### Available records ###

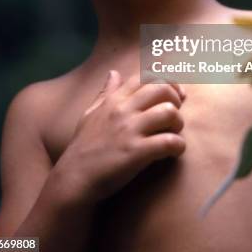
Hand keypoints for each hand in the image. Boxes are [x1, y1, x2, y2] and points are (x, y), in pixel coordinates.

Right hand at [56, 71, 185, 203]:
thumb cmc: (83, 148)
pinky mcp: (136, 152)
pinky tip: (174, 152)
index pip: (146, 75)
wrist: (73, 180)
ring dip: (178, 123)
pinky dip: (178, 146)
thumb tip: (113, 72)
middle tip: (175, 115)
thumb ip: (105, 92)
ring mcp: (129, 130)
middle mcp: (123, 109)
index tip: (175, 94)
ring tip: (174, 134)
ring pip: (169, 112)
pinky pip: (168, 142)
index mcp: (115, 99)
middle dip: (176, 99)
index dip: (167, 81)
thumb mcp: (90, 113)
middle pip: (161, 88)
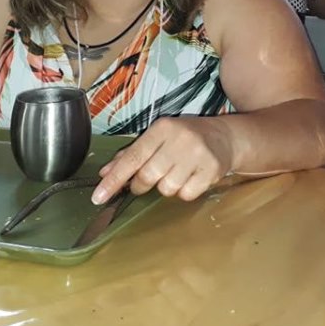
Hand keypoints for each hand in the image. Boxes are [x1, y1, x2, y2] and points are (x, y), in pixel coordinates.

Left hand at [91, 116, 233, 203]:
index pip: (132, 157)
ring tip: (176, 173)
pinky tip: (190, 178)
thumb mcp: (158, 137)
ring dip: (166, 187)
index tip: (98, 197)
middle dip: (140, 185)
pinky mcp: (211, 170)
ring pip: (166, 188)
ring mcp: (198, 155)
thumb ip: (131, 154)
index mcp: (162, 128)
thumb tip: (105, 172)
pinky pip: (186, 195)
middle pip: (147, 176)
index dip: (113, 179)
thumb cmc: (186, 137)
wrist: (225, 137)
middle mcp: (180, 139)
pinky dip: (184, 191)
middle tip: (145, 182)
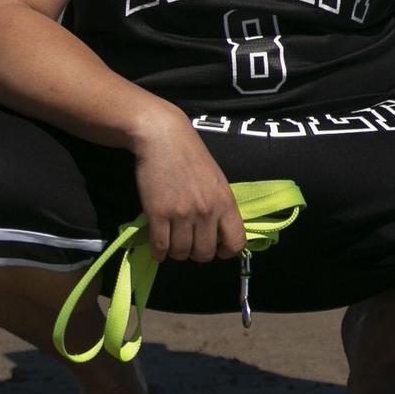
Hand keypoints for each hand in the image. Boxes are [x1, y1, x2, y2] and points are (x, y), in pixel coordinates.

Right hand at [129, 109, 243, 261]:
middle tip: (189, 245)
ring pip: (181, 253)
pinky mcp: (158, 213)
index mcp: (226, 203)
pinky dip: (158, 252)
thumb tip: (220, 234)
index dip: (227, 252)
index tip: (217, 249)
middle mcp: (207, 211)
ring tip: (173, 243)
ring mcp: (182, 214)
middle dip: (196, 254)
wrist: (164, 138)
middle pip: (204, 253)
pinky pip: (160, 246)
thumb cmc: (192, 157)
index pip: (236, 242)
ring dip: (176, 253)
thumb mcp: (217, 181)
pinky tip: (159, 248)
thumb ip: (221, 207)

###
### Available records ###

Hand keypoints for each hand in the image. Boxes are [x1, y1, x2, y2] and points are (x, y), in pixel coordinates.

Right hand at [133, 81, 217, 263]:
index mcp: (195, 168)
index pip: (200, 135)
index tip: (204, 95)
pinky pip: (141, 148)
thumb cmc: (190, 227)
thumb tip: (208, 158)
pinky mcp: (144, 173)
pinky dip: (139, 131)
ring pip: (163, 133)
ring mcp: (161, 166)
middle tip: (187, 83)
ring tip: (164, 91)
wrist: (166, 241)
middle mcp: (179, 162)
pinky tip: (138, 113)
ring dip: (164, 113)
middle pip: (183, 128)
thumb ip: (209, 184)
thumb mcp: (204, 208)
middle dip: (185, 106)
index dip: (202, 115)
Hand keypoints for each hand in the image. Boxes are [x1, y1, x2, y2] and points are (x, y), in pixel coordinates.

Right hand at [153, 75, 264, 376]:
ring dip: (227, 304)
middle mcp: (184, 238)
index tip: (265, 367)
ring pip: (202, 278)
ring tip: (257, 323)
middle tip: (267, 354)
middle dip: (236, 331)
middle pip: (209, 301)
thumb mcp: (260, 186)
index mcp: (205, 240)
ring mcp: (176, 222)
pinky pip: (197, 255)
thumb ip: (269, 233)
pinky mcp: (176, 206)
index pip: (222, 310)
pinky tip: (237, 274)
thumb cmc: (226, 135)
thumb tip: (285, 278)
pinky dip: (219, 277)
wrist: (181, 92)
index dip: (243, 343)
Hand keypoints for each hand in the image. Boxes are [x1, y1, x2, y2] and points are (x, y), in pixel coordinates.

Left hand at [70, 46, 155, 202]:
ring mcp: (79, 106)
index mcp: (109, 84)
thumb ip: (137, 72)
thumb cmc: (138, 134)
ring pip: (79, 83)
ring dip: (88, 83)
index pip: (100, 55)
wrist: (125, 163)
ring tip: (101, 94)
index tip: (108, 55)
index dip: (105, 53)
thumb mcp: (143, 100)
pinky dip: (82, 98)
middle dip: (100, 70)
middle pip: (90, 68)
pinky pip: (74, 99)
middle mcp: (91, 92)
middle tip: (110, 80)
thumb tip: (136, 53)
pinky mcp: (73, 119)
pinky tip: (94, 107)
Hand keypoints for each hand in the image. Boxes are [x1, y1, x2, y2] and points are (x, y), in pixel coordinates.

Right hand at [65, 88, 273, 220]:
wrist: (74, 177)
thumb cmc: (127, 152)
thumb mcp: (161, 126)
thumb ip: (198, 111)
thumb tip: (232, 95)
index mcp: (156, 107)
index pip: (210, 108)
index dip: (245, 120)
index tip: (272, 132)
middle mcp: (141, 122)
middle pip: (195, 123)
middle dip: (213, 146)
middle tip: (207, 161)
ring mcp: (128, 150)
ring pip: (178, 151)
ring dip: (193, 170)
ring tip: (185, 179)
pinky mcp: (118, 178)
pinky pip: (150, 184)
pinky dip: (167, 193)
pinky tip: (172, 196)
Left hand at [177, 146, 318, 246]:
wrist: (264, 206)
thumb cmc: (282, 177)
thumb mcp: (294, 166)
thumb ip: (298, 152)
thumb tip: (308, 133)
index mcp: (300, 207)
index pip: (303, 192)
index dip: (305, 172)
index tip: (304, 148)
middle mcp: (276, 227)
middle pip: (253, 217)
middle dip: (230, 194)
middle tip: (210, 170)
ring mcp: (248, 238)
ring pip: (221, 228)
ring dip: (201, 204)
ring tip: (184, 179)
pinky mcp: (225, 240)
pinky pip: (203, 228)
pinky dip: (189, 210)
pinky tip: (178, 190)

###

> _Problem requirements_
In the entries above, find the line with "thumb ip: (198, 111)" and the line with "ring pip: (178, 151)", then set down exactly those two and every line between them, nothing else.

> _The completed task_
thumb ip: (198, 111)
thumb tip: (232, 95)
index mcp: (156, 107)
index pip: (210, 108)
index dip: (245, 120)
index tip: (272, 132)
middle mcp: (141, 122)
middle pip: (195, 123)
middle dip: (213, 146)
middle tip: (207, 161)
ring mcp: (128, 150)
ring pip: (178, 151)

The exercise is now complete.